EKG Interpretation
This EKG shows first-degree atrioventricular (AV) block with an abnormal cardiac axis, requiring clinical correlation but not immediate intervention in an asymptomatic patient.
Analysis of Key EKG Parameters
- Heart Rate: 75 bpm (normal range 60-100 bpm)
- PR Interval: 158 ms (borderline normal, upper limit is 200 ms) 1
- QT/QTc Interval: 382/408 ms (within normal limits)
- QRS Duration: 97 ms (normal, <120 ms)
- Axis Deviations:
- P-wave axis: -150° (abnormal)
- QRS-wave axis: -162° (extreme left axis deviation)
- T-wave axis: 156° (abnormal)
Interpretation of Findings
First-Degree AV Block
While the PR interval is technically within normal limits at 158 ms (normal <200 ms), it's at the higher end of normal.
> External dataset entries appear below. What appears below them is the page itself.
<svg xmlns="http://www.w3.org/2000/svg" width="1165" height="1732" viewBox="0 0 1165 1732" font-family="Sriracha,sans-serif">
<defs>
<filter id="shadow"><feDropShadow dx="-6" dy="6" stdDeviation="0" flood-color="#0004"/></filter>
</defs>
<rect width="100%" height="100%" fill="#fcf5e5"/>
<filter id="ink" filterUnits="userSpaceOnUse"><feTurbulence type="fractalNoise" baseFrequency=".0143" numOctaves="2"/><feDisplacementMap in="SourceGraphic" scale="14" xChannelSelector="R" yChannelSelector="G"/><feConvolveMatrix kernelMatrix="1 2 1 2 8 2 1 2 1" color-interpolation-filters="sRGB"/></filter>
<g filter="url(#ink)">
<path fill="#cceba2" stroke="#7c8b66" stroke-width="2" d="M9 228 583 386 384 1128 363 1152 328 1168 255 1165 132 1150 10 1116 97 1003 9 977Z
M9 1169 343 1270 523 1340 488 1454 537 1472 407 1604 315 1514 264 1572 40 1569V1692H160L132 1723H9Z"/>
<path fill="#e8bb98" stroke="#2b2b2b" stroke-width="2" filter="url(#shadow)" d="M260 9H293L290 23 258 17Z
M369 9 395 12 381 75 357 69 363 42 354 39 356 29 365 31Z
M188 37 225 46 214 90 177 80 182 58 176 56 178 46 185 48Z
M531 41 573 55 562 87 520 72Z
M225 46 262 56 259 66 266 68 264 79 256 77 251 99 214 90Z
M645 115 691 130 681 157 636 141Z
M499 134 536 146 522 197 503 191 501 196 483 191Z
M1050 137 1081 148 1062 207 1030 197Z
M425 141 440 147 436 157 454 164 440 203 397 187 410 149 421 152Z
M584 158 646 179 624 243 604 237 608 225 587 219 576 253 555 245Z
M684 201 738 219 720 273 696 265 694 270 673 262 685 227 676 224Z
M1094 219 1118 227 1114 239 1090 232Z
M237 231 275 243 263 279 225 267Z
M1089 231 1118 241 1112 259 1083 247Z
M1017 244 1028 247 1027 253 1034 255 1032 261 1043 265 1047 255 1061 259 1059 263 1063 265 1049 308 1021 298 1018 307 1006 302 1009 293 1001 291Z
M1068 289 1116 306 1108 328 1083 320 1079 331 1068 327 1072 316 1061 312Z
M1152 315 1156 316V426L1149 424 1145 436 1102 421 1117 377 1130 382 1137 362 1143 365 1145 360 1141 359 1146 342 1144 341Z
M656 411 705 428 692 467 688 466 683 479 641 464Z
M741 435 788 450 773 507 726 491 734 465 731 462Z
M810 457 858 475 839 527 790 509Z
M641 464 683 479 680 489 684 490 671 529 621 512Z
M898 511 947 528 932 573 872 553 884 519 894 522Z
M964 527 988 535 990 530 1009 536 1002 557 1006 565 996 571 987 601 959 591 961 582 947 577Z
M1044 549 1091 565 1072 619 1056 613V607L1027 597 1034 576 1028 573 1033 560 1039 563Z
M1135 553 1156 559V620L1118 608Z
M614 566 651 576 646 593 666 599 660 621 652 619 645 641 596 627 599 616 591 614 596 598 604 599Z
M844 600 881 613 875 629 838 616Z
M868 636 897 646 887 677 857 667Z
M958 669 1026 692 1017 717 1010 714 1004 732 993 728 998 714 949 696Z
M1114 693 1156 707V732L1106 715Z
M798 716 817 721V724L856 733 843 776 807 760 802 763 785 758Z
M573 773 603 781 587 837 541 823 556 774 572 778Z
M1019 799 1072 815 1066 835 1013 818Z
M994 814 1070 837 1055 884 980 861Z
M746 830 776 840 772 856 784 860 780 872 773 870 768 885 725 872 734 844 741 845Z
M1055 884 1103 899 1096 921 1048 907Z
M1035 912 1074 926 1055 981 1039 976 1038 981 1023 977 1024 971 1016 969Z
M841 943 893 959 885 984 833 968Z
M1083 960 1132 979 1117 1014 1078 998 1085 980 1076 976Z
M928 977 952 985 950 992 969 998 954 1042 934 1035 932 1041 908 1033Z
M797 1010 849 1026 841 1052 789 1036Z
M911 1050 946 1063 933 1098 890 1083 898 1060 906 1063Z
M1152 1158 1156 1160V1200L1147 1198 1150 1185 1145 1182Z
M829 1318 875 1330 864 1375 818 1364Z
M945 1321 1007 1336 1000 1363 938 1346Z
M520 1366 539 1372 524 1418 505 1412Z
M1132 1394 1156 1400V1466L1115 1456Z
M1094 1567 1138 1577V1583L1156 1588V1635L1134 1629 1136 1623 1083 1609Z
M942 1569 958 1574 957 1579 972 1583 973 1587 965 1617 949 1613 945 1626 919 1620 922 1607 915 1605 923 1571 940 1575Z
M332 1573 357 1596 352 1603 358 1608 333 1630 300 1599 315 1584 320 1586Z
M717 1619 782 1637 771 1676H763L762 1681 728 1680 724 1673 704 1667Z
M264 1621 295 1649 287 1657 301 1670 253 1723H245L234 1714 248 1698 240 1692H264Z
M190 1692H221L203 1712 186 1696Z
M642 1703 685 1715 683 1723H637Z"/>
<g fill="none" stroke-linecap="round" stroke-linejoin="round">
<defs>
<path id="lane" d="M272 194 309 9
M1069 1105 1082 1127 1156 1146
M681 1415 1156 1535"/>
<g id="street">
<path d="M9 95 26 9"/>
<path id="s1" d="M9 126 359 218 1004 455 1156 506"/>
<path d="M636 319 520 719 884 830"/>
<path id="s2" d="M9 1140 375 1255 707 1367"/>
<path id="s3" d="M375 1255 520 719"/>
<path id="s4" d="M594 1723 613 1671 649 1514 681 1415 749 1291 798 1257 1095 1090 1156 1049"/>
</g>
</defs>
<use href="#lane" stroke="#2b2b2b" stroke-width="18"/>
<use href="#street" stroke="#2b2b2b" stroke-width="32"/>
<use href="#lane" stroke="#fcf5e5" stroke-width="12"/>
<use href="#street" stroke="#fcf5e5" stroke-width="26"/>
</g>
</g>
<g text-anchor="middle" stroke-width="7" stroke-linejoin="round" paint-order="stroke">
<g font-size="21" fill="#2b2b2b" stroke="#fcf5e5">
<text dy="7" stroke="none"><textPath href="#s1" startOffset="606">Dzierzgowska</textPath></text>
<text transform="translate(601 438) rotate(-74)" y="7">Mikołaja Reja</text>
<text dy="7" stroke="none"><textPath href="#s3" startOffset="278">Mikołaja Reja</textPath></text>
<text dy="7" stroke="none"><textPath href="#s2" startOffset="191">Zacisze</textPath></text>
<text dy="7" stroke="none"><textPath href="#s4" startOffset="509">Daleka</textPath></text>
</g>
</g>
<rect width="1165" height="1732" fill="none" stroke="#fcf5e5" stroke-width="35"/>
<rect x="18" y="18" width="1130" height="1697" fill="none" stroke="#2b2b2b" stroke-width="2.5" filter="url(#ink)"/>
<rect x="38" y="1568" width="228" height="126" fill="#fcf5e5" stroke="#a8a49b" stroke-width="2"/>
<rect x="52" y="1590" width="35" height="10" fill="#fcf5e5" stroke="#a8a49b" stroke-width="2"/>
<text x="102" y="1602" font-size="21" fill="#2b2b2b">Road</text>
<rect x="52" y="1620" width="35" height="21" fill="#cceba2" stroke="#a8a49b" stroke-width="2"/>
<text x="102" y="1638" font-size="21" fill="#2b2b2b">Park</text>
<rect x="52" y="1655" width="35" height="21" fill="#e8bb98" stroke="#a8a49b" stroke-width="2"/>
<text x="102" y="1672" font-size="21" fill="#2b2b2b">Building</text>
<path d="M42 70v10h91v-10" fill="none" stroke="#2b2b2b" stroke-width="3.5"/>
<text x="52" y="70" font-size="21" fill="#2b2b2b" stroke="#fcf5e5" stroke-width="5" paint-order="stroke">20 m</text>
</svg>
First-degree AV block is characterized by a PR interval >200 ms 1. The PR interval represents the time required for the electrical impulse to travel from the sinus node through the AV node to the ventricles. Prolongation indicates delayed conduction at the level of the AV node or His-Purkinje system.
Axis Deviation
The extreme left axis deviation (QRS axis -162°) is significant and abnormal. Normal QRS axis is between -30° and +90° 1. This extreme deviation suggests:
- Possible left anterior fascicular block
- Potential conduction system disease
- Possible underlying structural heart disease
Normal QRS Duration and QT Interval
- The QRS duration of 97 ms indicates normal ventricular depolarization
- The QTc of 408 ms is within normal limits (normal <470 ms for males, <480 ms for females) 1
Clinical Significance
Prognostic Implications
First-degree AV block in isolation generally has a benign prognosis 1. However, the combination with extreme axis deviation warrants further evaluation as it may indicate more extensive conduction system disease.
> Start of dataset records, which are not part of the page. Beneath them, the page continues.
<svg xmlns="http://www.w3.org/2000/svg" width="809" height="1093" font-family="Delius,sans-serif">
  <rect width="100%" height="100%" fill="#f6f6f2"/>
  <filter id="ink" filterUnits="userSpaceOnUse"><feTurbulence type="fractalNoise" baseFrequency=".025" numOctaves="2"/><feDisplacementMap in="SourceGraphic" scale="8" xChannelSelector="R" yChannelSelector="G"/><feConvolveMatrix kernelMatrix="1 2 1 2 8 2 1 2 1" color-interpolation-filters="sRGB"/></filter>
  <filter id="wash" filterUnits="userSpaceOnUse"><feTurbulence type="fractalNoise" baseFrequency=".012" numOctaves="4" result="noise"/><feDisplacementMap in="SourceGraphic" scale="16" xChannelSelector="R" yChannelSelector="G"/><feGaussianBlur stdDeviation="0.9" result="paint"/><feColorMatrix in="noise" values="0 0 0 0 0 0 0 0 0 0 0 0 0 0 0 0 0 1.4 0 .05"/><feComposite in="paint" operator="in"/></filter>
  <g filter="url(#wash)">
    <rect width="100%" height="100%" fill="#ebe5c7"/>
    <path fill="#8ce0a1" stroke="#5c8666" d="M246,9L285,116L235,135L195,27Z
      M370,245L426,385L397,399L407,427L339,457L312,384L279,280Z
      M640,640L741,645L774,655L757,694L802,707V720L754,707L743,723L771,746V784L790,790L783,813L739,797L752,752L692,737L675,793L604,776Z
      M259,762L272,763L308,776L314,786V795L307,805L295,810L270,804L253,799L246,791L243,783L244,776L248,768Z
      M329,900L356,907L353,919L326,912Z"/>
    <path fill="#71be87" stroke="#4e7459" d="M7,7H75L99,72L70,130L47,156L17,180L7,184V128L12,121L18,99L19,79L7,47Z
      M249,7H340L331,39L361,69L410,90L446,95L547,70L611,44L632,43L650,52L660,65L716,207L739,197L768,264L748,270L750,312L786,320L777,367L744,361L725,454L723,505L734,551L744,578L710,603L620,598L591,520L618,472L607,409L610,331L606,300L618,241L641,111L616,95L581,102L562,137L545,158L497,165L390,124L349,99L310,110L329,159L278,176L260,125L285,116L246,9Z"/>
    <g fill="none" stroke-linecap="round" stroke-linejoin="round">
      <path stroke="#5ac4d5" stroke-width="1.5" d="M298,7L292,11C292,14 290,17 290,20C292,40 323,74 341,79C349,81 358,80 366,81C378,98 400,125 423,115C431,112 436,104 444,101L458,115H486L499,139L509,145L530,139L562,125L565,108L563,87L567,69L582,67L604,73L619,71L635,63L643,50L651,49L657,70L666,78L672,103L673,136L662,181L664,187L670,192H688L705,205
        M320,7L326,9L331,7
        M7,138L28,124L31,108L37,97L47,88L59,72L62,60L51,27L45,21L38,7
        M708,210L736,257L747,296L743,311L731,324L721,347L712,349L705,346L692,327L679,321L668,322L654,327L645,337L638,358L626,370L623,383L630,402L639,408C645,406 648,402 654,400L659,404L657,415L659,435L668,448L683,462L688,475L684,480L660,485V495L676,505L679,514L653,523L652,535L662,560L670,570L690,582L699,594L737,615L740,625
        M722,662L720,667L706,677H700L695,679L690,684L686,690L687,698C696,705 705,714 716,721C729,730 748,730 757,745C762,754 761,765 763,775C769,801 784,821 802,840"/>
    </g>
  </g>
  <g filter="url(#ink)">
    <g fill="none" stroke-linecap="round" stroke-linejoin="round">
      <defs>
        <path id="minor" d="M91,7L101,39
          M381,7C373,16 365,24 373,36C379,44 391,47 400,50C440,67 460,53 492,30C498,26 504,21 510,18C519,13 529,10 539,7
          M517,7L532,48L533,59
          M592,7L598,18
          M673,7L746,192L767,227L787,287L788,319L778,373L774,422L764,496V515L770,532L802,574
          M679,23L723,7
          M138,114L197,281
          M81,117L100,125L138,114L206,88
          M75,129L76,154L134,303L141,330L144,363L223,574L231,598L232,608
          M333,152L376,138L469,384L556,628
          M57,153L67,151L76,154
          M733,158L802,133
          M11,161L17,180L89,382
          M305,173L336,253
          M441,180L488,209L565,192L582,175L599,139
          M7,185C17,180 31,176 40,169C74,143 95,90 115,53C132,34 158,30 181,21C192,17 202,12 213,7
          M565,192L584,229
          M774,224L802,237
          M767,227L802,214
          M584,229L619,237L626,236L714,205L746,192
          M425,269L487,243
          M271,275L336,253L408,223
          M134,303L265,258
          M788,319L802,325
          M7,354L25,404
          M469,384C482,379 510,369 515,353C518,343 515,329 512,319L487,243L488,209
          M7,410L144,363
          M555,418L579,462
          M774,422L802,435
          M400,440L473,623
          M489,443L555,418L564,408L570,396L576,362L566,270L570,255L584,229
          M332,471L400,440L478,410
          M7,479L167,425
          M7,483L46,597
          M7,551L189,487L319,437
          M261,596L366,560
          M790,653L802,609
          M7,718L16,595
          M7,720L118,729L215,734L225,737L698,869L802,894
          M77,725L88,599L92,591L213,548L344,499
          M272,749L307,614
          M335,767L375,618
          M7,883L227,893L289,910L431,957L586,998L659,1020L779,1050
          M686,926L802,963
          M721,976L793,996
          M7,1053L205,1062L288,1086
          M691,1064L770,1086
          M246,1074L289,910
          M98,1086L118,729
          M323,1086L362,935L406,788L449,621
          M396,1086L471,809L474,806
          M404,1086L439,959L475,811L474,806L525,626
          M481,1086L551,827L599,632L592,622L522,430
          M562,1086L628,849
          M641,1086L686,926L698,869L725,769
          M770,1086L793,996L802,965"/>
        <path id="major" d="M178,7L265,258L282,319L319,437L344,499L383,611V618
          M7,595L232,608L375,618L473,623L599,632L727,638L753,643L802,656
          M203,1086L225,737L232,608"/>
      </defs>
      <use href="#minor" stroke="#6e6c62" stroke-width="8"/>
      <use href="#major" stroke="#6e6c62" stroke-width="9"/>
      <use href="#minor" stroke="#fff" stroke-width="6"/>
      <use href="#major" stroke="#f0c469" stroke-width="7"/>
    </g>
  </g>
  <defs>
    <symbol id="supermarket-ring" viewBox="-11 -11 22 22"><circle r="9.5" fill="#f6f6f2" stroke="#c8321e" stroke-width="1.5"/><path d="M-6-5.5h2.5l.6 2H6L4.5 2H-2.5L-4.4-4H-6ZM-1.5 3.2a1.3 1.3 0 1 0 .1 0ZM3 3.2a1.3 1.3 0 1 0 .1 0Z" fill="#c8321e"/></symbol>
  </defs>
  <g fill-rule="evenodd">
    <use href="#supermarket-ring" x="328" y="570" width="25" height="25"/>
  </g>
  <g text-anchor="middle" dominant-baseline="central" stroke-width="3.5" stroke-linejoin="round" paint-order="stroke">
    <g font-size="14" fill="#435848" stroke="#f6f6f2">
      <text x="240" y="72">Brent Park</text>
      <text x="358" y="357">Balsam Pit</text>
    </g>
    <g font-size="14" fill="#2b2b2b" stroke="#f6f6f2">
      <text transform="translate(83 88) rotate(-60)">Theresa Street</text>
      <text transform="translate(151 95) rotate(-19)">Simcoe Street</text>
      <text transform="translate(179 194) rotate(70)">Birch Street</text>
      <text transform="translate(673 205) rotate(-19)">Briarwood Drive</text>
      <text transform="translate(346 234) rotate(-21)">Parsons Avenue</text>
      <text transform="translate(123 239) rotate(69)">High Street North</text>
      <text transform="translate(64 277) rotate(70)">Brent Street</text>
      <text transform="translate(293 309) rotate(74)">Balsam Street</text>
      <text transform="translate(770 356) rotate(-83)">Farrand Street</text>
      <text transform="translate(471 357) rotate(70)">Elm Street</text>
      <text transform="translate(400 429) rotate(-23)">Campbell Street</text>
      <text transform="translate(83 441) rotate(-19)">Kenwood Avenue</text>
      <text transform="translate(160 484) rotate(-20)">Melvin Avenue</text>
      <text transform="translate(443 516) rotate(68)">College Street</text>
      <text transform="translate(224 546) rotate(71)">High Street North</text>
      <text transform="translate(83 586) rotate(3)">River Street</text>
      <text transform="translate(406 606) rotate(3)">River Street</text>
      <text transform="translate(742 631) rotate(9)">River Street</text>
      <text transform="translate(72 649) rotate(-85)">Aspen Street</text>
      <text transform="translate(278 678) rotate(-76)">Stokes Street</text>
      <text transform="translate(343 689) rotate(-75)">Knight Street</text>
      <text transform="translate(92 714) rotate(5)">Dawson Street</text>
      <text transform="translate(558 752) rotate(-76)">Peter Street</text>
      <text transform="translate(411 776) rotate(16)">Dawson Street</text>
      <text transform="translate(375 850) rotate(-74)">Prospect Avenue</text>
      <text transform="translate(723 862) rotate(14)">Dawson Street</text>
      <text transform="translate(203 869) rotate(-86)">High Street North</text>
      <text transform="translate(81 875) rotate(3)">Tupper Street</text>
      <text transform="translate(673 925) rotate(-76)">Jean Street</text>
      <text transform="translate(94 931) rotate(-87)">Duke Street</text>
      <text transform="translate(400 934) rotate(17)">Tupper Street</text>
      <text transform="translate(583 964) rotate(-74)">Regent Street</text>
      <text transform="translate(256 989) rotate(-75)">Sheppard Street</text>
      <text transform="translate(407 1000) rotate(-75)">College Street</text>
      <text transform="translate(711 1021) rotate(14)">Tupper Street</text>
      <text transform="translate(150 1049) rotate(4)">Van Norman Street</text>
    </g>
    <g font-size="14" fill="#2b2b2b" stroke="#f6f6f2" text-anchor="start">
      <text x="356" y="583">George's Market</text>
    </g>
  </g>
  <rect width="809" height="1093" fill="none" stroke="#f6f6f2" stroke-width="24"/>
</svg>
Potential Causes to Consider
- Age-related conduction system degeneration
- Medications: Beta-blockers, calcium channel blockers, digoxin, antiarrhythmics
- Electrolyte abnormalities: Hyperkalemia can affect AV conduction 1
- Structural heart disease: Cardiomyopathy, valvular disease
- Infiltrative diseases: Amyloidosis, sarcoidosis
- Congenital heart disease: More common with abnormal axis 1
- Myocarditis or endocarditis: Can cause non-specific conduction abnormalities 1
Risk Assessment
The risk of progression to higher-degree AV block is generally low with isolated first-degree AV block, but the extreme axis deviation raises concern for more extensive conduction system disease 1.
Management Recommendations
Immediate Actions
- No emergency intervention is required for asymptomatic first-degree AV block 1
- Clinical correlation with symptoms is essential (syncope, presyncope, exercise intolerance)
Further Evaluation
Complete cardiac workup including:
- Echocardiogram to assess for structural heart disease
- Review of current medications
- Serum electrolyte assessment
- Consider ambulatory monitoring if symptoms present
Family screening may be appropriate as some conduction disorders have genetic components 1
Long-term Monitoring
- Regular follow-up ECGs to monitor for progression of conduction disease
- Symptoms that would warrant urgent reevaluation include:
- Syncope or presyncope
- Palpitations
- Unexplained fatigue
- Exercise intolerance
Pacing Indications
Permanent pacing is generally NOT indicated for asymptomatic first-degree AV block unless:
- PR interval is extremely prolonged (>300 ms) causing hemodynamic compromise 1
- There is evidence of progression to higher-degree AV block
- Symptoms attributable to AV dyssynchrony are present
Common Pitfalls to Avoid
- Overdiagnosis: Not all PR interval prolongations require intervention or extensive workup
- Underestimation: Extreme axis deviation should not be dismissed as a benign finding
- Medication oversight: Failure to review current medications that may affect AV conduction
- Incomplete evaluation: Focusing only on the AV block without considering the axis deviation
This EKG demonstrates conduction system abnormalities that, while not requiring immediate intervention in an asymptomatic patient, warrant clinical correlation and appropriate follow-up to monitor for progression of disease.